-- Raw data follows --
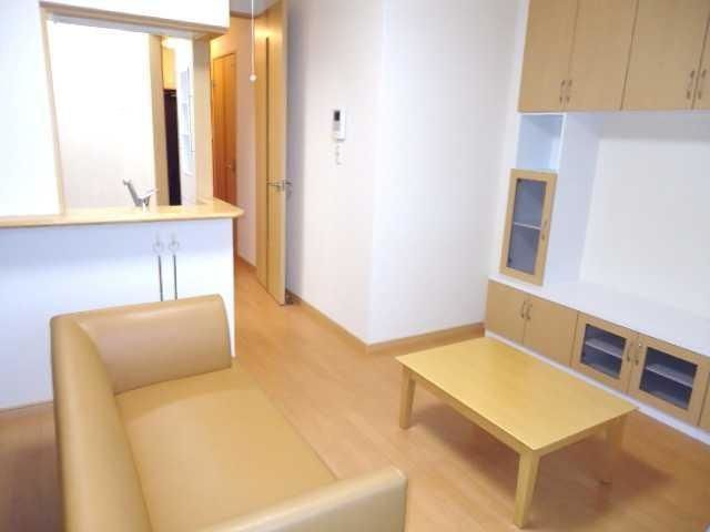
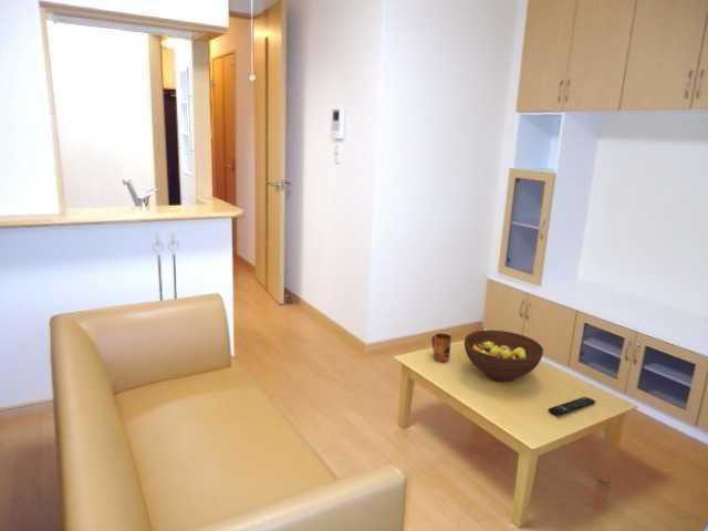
+ mug [430,332,452,363]
+ fruit bowl [464,330,544,383]
+ remote control [548,396,596,417]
-- Raw data concluded --
Your task:
Write out exactly those lines running from the line with "fruit bowl [464,330,544,383]" to the end of the data above, the first and last included.

Written answer:
+ fruit bowl [464,330,544,383]
+ remote control [548,396,596,417]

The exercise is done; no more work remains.